Wall Street Journal Identifies 271 Dubious ICOs
The Wall Street Journal has identified an alarming number of ICO scams in its investigation, which was backed by the US SEC through a press release. The report concluded that as many as 18.6% of 1500 initial coin offerings, which tapped market in May 2017, raised “red flags”.
Cryptocurrency ICOs are often blamed for using deceptive tactics, including promise of guaranteed returns, deep discounts, and claims of a path breaking technology, etc. In particular, the WSJ reviewed 1,450 ICOs and identified 271 offers with “deceptive and fraudulent tactics”. The journal also stated that some of them are providing fake information regarding their location and ownership, and even use plagiarized white papers.
According to the report, a few of the 271 suspicious players have already shut down and regulators are slapping lawsuits in an attempt to recover as much as $273 million in lost funds.

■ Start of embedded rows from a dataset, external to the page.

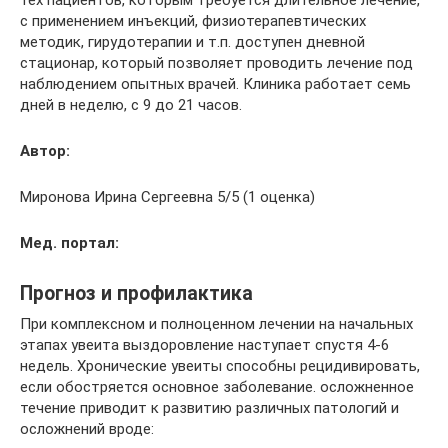
с применением инъекций, физиотерапевтических
методик, гирудотерапии и т.п. доступен дневной
стационар, который позволяет проводить лечение под
наблюдением опытных врачей. Клиника работает семь
дней в неделю, с 9 до 21 часов.
Автор:
Миронова Ирина Сергеевна 5/5 (1 оценка)
Мед. портал:
Прогноз и профилактика
При комплексном и полноценном лечении на начальных
этапах увеита выздоровление наступает спустя 4-6
недель. Хронические увеиты способны рецидивировать,
если обостряется основное заболевание. осложненное
течение приводит к развитию различных патологий и
осложнений вроде: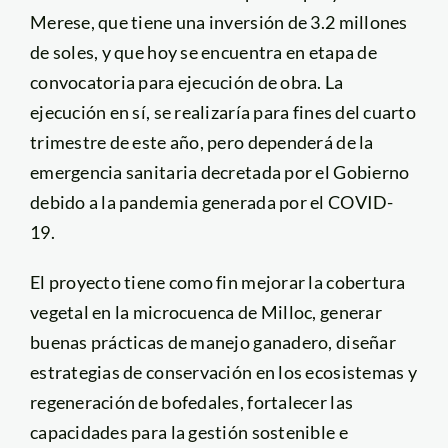
Merese, que tiene una inversión de 3.2 millones
de soles, y que hoy se encuentra en etapa de
convocatoria para ejecución de obra. La
ejecución en sí, se realizaría para fines del cuarto
trimestre de este año, pero dependerá de la
emergencia sanitaria decretada por el Gobierno
debido a la pandemia generada por el COVID-
19.
El proyecto tiene como fin mejorar la cobertura
vegetal en la microcuenca de Milloc, generar
buenas prácticas de manejo ganadero, diseñar
estrategias de conservación en los ecosistemas y
regeneración de bofedales, fortalecer las
capacidades para la gestión sostenible e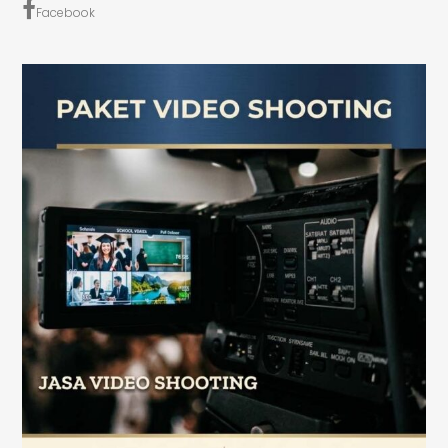
Facebook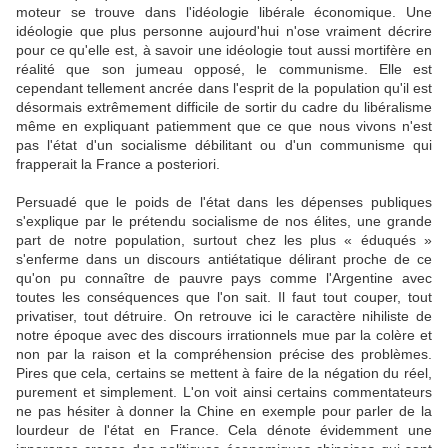
moteur se trouve dans l'idéologie libérale économique. Une
idéologie que plus personne aujourd'hui n'ose vraiment décrire
pour ce qu'elle est, à savoir une idéologie tout aussi mortifère en
réalité que son jumeau opposé, le communisme. Elle est
cependant tellement ancrée dans l'esprit de la population qu'il est
désormais extrêmement difficile de sortir du cadre du libéralisme
même en expliquant patiemment que ce que nous vivons n'est
pas l'état d'un socialisme débilitant ou d'un communisme qui
frapperait la France a posteriori.
Persuadé que le poids de l'état dans les dépenses publiques
s'explique par le prétendu socialisme de nos élites, une grande
part de notre population, surtout chez les plus « éduqués »
s'enferme dans un discours antiétatique délirant proche de ce
qu'on pu connaître de pauvre pays comme l'Argentine avec
toutes les conséquences que l'on sait. Il faut tout couper, tout
privatiser, tout détruire. On retrouve ici le caractère nihiliste de
notre époque avec des discours irrationnels mue par la colère et
non par la raison et la compréhension précise des problèmes.
Pires que cela, certains se mettent à faire de la négation du réel,
purement et simplement. L'on voit ainsi certains commentateurs
ne pas hésiter à donner la Chine en exemple pour parler de la
lourdeur de l'état en France. Cela dénote évidemment une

The SEC has already commenced action against bad actors in the cryptocurrency arena. However, much needs to be done in order to reinstate confidence in the minds of investors. The scams, as cryptocurrency specialists have pointed out, will have a negative impact on innovations in blockchain technology.

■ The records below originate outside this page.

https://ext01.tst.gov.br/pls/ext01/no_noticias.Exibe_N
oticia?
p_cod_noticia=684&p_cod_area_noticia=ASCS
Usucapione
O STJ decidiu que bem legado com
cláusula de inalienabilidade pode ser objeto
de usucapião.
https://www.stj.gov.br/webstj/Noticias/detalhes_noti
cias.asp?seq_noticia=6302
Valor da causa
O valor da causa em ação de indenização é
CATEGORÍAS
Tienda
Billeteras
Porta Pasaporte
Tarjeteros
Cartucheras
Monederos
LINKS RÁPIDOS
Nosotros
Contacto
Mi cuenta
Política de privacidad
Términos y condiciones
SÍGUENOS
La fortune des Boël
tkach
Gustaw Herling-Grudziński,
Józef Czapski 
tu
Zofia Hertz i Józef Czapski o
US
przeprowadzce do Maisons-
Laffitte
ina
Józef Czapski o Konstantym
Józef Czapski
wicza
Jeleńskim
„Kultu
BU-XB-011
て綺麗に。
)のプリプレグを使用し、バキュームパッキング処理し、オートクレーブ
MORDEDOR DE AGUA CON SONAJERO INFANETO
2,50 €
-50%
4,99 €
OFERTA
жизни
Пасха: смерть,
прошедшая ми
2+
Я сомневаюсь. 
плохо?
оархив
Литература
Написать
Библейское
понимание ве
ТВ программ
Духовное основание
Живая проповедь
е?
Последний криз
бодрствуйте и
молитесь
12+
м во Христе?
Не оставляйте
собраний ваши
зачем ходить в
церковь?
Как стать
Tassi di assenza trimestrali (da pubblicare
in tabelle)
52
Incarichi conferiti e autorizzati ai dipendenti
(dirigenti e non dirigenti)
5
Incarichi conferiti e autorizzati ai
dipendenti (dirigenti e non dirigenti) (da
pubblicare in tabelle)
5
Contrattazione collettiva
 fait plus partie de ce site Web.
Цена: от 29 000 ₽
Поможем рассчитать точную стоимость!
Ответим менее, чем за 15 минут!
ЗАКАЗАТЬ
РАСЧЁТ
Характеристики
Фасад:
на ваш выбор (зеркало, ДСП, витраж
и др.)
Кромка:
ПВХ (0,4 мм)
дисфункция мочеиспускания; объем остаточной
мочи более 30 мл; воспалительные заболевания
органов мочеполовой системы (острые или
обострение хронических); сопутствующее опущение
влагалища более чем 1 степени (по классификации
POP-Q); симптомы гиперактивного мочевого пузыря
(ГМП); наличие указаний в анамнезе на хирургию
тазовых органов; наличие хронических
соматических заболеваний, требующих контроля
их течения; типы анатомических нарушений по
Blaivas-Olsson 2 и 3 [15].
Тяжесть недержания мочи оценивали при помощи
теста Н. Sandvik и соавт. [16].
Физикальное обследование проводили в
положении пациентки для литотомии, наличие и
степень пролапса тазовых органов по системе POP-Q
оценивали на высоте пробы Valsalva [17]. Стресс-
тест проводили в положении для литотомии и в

Notably, the co-founder of Denaro, an online exchange portal, has claimed to have raised more than $8.3 million for his cryptocurrency project. However, the whereabouts of Jeremy Boker, the co-founder of Denaro is unknown. As many as 121 projects have not disclosed their employee names, according to the report.
At least 271 real ICO scams uncovered by @WSJ – kudos to @SEC_News for working to get ahead of this with https://t.co/s7Zz6itPRV. Hopefully more consumers land on their site instead. https://t.co/XJG9OqNMwX
— Brad Garlinghouse (@bgarlinghouse) May 17, 2018
Brad Garlinghouse, the CEO of Ripple said
“When it comes to ‘white papers’, they are everything important and it is definitely not okay to copy these codes of information that presents the problem along with their solutions to it. WSJ was capable of identifying such 111 copied programming languages from other white papers.”
However, Zhao Changpeng, CEO of the world’s largest cryptocurrency exchange Binance, argues that scam exists everywhere. In his blog post praising ICOs as an easy way to raise money for projects, Changpeng says
“Scams exist everywhere, in every industry. I still receive phone calls and SMS telling me I won a grand prize, but I need to make a bank transfer to someone first. Does that mean we should stop using phones, SMS, and banks?”
Ultimately, we believe that leaders in the crypto industry would come forward to set up a self-regulatory organization that would oversee the issue of ICOs.